IE-SRGS: An Internal-External Knowledge Fusion Framework for High-Fidelity 3D Gaussian Splatting Super-Resolution
Xiang Feng, Tieshi Zhong, Shuo Chang, Weiliu Wang, Chengkai Wang, Yifei Chen, Yuhe Wang, Zhenzhong Kuang, Xuefei Yin, Yanming Zhu
TL;DR
IE-SRGS addresses the core challenge of high-fidelity 3D Gaussian Splatting super-resolution from low-resolution inputs by fusing external 2D SR priors with internal 3DGS representations. It introduces a mask-guided fusion strategy that leverages external texture and depth priors alongside an internal multi-scale 3DGS backbone with MV-Regulation, producing cross-view-consistent and detail-rich HR reconstructions. Extensive experiments on synthetic and real datasets show state-of-the-art quantitative gains and qualitative improvements, closely approaching HR upper bounds while maintaining efficiency. The work demonstrates the viability and benefits of joint internal–external knowledge fusion for 3D SR and establishes a foundation for future unified 3D low-level tasks.
Abstract
Reconstructing high-resolution (HR) 3D Gaussian Splatting (3DGS) models from low-resolution (LR) inputs remains challenging due to the lack of fine-grained textures and geometry. Existing methods typically rely on pre-trained 2D super-resolution (2DSR) models to enhance textures, but suffer from 3D Gaussian ambiguity arising from cross-view inconsistencies and domain gaps inherent in 2DSR models.

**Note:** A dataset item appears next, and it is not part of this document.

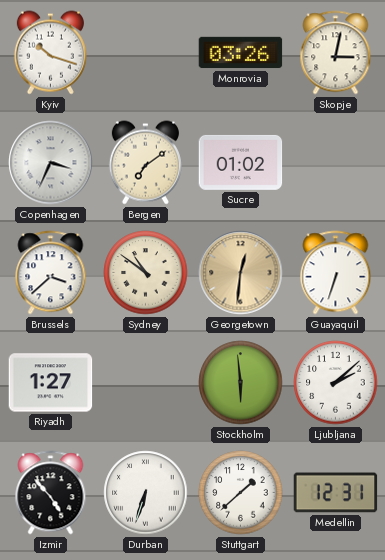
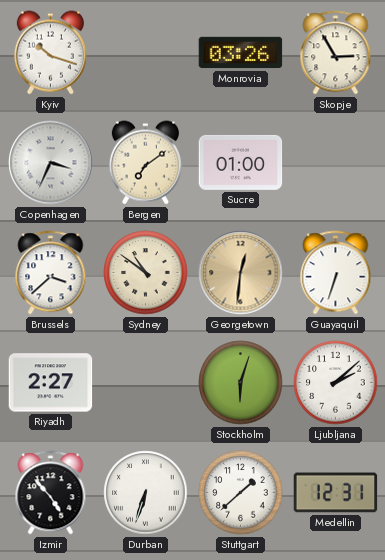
Skopje: 3:02 -> 2:55
Sucre: 01:02 -> 01:00
Riyadh: 1:27 -> 2:27
Stockholm: 5:59 -> 6:03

We propose IE-SRGS, a novel 3DGS SR paradigm that addresses this issue by jointly leveraging the complementary strengths of external 2DSR priors and internal 3DGS features. Specifically, we use 2DSR and depth estimation models to generate HR images and depth maps as external knowledge, and employ multi-scale 3DGS models to produce cross-view consistent, domain-adaptive counterparts as internal knowledge. A mask-guided fusion strategy is introduced to integrate these two sources and synergistically exploit their complementary strengths, effectively guiding the 3D Gaussian optimization toward high-fidelity reconstruction. Extensive experiments on both synthetic and real-world benchmarks show that IE-SRGS consistently outperforms state-of-the-art methods in both quantitative accuracy and visual fidelity.